* **Job**
Search the records for the word "potted" and copy every line in which it occurs.

=== Data under study ===

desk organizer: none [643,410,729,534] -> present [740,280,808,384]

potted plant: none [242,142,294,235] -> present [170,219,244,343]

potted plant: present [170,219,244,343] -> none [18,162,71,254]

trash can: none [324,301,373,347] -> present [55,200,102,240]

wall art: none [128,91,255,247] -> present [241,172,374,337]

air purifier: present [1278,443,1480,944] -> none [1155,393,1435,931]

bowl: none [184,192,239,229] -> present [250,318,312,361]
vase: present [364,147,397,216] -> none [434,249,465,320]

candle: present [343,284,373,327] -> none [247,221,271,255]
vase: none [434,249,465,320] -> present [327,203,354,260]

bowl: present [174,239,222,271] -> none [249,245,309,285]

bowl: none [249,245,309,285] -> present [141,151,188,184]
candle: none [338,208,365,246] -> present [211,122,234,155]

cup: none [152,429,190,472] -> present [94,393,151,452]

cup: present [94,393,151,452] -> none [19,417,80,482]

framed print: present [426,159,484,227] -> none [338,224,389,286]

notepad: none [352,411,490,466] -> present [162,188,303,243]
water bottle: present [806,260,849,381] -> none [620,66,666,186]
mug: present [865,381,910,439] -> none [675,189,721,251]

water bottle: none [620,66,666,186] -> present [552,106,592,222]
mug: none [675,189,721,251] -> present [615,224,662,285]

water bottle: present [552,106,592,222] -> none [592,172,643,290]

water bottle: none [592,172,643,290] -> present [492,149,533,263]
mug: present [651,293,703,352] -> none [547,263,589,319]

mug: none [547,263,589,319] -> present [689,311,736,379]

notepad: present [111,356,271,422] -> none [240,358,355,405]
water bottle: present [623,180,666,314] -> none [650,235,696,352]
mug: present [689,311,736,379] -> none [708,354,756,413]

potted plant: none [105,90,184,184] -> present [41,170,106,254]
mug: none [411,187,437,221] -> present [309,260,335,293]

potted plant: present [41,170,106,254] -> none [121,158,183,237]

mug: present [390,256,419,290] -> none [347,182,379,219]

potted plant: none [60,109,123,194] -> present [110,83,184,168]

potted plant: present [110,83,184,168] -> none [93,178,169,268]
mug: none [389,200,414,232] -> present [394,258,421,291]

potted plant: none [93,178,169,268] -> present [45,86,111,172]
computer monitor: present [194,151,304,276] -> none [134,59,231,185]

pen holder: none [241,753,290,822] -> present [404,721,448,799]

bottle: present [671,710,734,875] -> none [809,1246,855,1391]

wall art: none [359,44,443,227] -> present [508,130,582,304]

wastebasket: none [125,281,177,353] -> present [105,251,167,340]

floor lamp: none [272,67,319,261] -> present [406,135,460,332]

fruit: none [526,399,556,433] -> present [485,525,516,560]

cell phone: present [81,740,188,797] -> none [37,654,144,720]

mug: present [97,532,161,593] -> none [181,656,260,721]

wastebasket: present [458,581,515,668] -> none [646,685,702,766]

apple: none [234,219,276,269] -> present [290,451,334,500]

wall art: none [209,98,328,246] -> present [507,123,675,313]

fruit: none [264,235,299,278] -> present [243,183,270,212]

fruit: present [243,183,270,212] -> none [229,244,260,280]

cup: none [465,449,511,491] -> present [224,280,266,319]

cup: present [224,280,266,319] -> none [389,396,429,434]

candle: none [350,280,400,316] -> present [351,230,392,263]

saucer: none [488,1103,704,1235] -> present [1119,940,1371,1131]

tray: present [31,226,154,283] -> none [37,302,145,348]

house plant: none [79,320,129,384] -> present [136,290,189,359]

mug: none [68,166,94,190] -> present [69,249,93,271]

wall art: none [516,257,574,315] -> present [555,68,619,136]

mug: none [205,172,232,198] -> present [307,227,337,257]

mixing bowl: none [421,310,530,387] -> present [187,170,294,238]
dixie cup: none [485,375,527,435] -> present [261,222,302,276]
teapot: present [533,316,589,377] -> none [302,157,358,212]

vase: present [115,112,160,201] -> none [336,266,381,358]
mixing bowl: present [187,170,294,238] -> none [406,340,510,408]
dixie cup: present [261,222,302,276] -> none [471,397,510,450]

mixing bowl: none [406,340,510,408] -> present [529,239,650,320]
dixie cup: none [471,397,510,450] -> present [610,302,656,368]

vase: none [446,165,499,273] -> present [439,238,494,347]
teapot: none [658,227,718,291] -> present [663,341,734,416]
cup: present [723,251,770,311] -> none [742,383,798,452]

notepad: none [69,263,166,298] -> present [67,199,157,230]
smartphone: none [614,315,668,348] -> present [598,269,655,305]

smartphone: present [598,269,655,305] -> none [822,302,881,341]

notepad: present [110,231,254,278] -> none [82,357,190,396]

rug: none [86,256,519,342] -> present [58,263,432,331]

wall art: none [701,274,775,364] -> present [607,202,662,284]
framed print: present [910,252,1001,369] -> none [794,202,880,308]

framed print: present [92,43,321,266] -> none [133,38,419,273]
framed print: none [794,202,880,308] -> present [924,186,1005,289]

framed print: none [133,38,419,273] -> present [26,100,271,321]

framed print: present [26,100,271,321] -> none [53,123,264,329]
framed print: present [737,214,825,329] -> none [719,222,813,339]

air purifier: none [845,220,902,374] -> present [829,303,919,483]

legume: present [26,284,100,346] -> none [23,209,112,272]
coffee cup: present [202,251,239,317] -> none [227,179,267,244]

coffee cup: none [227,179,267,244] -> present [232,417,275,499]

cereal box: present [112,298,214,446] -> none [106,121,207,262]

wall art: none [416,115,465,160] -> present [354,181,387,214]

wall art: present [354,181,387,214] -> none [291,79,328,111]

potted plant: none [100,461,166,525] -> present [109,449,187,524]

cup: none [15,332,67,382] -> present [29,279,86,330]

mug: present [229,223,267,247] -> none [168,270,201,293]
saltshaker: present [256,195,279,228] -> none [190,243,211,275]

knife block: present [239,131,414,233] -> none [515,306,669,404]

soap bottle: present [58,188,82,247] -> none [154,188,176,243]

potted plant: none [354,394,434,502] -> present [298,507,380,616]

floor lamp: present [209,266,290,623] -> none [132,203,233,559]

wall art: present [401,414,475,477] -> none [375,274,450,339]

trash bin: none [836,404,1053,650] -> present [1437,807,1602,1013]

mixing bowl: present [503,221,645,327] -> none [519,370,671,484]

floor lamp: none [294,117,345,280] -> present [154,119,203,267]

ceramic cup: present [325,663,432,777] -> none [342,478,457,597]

===

* **The answer**
potted plant: none [242,142,294,235] -> present [170,219,244,343]
potted plant: present [170,219,244,343] -> none [18,162,71,254]
potted plant: none [105,90,184,184] -> present [41,170,106,254]
potted plant: present [41,170,106,254] -> none [121,158,183,237]
potted plant: none [60,109,123,194] -> present [110,83,184,168]
potted plant: present [110,83,184,168] -> none [93,178,169,268]
potted plant: none [93,178,169,268] -> present [45,86,111,172]
potted plant: none [100,461,166,525] -> present [109,449,187,524]
potted plant: none [354,394,434,502] -> present [298,507,380,616]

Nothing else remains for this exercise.